AGAINST OLIGARCHICAL CONTROL: COOPERATIVISM – THE COUNTERVAILING FORCE

  • Kim’s Dream
  • Orlando R. Ravanera

Who controls? Who decides? Who benefits? In a country where only 200 families control the economy, that is res ipsa loquitor! (the thing speaks for itself!)  Such oligarchical control specially of water and electricity which are means to life speaks of a horrible social injustice committed against the Filipino people that no less than His Excellency has underscored during his recent State of the Nation Address.
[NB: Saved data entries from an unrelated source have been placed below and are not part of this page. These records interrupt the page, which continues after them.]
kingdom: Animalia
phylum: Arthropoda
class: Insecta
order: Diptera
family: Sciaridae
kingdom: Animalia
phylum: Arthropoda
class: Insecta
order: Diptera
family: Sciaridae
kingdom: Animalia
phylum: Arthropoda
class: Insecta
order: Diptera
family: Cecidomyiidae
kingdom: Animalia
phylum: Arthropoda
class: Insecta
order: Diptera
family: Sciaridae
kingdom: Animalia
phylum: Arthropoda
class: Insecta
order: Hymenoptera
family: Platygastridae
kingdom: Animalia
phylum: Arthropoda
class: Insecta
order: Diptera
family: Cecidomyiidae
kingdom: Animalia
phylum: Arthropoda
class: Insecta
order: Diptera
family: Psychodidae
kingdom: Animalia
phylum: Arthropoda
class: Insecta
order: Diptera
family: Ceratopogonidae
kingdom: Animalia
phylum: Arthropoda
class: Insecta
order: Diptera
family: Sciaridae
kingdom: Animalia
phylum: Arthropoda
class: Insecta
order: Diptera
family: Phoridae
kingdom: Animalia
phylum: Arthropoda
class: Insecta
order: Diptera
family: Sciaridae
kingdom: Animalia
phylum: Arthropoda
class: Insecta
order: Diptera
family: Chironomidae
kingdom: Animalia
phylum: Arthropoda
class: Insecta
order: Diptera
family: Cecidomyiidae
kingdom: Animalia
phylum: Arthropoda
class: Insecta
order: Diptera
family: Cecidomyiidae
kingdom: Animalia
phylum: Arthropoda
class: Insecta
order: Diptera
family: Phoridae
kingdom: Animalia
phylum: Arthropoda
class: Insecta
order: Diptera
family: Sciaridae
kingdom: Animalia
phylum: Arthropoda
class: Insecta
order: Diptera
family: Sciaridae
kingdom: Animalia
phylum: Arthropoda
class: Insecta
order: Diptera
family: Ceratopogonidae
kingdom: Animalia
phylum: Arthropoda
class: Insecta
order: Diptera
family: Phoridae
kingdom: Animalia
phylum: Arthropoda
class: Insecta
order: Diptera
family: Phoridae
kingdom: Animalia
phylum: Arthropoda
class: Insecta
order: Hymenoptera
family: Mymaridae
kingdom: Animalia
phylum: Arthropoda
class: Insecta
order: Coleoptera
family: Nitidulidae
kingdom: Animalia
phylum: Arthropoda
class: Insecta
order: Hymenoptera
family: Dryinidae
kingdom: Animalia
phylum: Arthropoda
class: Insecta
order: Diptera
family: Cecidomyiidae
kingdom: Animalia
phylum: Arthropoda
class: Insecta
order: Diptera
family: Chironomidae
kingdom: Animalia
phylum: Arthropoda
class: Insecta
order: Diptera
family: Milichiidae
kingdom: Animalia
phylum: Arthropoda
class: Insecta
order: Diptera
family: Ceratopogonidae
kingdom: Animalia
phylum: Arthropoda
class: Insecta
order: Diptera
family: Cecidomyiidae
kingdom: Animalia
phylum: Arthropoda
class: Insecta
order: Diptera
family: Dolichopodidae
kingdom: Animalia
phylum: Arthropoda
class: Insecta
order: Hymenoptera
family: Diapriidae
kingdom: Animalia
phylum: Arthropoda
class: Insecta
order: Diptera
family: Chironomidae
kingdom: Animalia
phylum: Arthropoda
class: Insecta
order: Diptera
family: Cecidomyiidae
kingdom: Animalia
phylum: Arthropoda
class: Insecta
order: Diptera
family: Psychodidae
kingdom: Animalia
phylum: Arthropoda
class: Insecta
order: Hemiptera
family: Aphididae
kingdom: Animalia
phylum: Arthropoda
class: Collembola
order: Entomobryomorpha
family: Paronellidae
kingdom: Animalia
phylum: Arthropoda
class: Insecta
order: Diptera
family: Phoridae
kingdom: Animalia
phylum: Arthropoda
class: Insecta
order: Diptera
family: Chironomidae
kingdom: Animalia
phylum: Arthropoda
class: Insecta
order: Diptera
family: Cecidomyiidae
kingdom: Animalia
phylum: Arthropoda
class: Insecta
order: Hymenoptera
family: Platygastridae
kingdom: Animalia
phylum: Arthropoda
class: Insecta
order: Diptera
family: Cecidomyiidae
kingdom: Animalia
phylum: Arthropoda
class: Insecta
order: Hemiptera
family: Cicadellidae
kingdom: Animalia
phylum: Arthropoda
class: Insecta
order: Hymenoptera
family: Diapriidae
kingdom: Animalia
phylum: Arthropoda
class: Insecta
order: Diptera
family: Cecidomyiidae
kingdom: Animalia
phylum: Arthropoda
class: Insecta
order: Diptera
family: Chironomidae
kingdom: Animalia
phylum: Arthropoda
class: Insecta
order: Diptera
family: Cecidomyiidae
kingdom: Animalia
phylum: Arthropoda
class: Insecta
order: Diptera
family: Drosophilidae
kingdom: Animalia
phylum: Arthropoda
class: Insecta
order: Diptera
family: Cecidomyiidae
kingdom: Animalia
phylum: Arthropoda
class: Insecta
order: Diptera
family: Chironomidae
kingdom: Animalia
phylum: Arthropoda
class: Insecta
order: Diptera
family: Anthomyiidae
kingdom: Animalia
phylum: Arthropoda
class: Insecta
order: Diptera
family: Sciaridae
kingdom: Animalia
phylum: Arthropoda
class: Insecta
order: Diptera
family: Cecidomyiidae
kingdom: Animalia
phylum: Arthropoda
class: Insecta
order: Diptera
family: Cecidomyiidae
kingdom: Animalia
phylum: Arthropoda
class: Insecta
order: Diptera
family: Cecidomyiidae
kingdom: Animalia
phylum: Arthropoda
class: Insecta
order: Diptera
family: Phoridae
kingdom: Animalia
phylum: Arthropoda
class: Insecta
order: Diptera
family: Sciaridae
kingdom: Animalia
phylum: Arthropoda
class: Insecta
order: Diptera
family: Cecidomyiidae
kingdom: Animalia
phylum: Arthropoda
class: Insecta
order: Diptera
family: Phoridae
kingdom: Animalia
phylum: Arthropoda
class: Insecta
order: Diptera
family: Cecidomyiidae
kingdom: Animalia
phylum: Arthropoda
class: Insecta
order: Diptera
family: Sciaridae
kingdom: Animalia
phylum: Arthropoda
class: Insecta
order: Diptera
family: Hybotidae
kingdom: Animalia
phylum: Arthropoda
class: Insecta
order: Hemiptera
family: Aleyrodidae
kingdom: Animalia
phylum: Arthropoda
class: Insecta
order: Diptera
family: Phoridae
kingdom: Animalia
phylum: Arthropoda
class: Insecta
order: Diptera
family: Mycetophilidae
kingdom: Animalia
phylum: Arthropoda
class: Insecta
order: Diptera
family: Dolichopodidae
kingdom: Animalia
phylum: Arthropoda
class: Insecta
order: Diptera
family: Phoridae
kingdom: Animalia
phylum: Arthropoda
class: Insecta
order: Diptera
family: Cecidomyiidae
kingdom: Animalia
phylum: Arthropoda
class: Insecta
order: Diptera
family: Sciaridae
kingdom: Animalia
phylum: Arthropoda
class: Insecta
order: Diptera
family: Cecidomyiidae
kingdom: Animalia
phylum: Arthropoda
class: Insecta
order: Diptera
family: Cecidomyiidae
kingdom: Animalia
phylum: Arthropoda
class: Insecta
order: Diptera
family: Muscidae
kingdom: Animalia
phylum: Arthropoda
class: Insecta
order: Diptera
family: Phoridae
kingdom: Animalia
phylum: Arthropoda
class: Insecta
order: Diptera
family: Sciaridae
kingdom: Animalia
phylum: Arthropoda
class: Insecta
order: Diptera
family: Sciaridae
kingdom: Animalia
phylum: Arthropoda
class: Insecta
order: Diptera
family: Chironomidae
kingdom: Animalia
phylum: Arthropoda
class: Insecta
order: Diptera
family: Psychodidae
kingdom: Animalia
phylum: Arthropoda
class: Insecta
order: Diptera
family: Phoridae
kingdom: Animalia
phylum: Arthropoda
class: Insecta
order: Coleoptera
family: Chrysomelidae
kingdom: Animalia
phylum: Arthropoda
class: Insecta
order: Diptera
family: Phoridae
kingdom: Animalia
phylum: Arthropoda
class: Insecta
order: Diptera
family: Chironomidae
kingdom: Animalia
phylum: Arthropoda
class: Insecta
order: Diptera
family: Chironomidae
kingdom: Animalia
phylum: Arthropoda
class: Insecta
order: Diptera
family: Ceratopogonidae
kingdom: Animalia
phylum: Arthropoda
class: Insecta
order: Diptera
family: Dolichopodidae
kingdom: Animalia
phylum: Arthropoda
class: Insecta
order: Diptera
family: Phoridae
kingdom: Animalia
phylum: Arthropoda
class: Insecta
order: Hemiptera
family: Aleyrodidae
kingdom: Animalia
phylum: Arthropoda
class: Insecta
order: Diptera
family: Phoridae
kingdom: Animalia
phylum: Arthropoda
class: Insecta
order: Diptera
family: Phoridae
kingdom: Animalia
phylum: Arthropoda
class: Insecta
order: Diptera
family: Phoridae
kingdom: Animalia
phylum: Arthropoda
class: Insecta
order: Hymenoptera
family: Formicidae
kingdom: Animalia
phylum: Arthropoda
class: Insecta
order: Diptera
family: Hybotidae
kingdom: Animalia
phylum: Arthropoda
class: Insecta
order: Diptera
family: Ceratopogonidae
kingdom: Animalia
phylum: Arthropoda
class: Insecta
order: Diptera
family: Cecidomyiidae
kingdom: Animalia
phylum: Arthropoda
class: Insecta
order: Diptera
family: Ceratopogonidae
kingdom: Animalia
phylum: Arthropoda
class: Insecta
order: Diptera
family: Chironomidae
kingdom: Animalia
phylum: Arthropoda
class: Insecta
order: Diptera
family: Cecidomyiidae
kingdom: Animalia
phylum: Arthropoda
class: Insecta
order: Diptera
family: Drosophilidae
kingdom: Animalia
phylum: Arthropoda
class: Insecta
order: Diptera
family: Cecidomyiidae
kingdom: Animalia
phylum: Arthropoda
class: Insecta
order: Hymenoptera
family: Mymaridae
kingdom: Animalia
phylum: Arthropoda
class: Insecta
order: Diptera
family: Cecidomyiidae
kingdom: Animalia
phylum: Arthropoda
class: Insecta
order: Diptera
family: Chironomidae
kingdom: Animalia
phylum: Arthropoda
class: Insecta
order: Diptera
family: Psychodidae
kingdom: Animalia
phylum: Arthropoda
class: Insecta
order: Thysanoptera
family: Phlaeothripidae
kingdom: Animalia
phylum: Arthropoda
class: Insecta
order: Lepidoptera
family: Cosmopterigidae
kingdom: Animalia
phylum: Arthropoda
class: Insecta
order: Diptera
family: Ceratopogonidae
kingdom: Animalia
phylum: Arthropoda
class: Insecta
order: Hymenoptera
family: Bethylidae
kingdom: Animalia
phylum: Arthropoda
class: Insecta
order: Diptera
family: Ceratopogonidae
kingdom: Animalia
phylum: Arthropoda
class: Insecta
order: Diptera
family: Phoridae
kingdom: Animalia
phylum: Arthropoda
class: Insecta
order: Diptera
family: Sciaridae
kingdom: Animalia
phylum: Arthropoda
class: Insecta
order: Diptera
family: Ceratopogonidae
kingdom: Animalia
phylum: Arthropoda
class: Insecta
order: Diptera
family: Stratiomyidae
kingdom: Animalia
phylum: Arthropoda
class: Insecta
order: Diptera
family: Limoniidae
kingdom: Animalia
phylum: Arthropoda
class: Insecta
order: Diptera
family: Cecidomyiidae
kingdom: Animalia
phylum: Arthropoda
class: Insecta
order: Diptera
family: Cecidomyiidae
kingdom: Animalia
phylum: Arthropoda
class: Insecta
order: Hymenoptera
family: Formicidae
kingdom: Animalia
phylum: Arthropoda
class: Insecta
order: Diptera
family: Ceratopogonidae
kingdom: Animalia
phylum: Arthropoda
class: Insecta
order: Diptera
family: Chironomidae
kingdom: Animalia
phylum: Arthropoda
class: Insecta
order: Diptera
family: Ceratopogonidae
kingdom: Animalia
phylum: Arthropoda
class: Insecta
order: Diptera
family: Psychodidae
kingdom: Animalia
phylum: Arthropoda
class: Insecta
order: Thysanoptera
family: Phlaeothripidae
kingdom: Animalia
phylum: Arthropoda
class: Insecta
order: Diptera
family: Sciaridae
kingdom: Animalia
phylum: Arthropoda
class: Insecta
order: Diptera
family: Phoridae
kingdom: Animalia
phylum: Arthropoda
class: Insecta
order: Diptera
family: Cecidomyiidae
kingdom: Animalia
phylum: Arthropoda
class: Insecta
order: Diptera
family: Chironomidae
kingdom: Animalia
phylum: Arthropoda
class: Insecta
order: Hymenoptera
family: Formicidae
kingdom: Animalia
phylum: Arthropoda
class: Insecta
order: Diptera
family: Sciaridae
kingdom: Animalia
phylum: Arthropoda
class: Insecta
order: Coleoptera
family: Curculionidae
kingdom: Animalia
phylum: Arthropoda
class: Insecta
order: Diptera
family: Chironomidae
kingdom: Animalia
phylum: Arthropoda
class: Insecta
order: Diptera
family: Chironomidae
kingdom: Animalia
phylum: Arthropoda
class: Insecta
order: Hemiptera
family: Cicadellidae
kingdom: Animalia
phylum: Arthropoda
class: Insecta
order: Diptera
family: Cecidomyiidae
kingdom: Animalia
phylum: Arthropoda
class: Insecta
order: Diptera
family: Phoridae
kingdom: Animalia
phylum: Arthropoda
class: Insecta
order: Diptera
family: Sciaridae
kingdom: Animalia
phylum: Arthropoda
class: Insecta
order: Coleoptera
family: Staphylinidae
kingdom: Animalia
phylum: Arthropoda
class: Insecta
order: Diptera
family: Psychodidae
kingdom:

In a highly skewed pyramidal societal order, social change has become imperative in a “republican and democratic State where sovereignty resides with the people and all governmental powers emanate from them,” as stated in the Constitution’s Declaration of Principles. Indeed, when economic dictatorship of the oligarchs is grafted unto representative electoral democracy, a toxic growth of religious fundamentalism and right-wing extremism is the result. Thus oligarchical control leads not just to the death of democracy, but to the democracy of death, in which exclusion, hate, fear and cash become the political means to mobilize votes and power. Thus, the imperative need of social change.

For those who have dreamt, struggled, advocated, sacrificed and even died for it, social change has been so elusive all these years despite 14 years of martial law and two people-powered revolutions.  The ingredients, systems and structures that perpetuate poverty and social injustice are still as formidable as ever.  BUT NOT ANYMORE UNDER THE PRESENT DISPENSATION OF PRESIDENT RODRIGO ROA DUTERTE.  Change has come! But how? THRU COOPERATIVISM!

Ten years ago, there were just seven (7) million members of the cooperatives nationwide. Today that number has almost doubled to more than more than (12) million from 18,481 cooperatives. As cooperatives are scaling the heights drawing those in the margins into the mainstream of development processes, the number can even reach 20 million in the next five years. No less than the United Nations has rallied the poor and the vulnerable to collectively stop poverty, hunger, social injustices and gross inequities through cooperativism. His Holiness Pope Francis has mentioned in His latest Encyclical Laudatu Si that in a world with so much food, why there are people who are hungry and the countervailing measure is cooperativism.

No one can stop the growth of cooperatives as cooperativism is an idea whose time has come not only in our country but in the whole world. Why is this so? First of all, it behooves upon all of us to examine the present development paradigm which is based on the growth-at-all-cost development strategy aptly called Neo-Liberal Capitalism. That kind of global economic system that is only successful in sacrificing humanity and Mother Earth to the altar of greed and profit is like a giant off-balance. So as not to fall, it has to run and in running, it steps on communities, forests, rivers, seas, agricultural lands, the ozone layer, the iceberg and even on people themselves, leaving havoc on its path.

That AIDS-like development strategy that kills the Earth’s vital organs, advances unbridled materialism and consumerism based on an individual pursuit of self-aggrandizement and wealth where money is used not to enhance the quality of life but to make more money. It this country, you call that block capitalism where cartels and the oligarchs run the economy, owned by only 200 families. In the world, only 8 billionaires are in control, whose total wealth equal the combined wealth of some 3.6 billion people or half of the world’s population. This is based on the Study of Oxfam.

Our country has become a dumping ground of finished products and source of cheap raw materials following extractive economy. Indeed, where have all our forests and minerals gone? Gone to highly industrialized countries as the country still maintains an exclusive and a neo-colonial status, having been a colony of imperial powers for hundreds of years.

Based on these realities, there must be a change now being championed by the present dispensation. An increasing number of people want change but how? When the Filipinos overwhelming voted to office a charismatic Mayor from Mindanao to become President, they wanted political change. This time economic change is in the offing but one that must debunk the present development paradigm. Yes, the only countervailing force is one that harnesses the collective power of the people called cooperativism.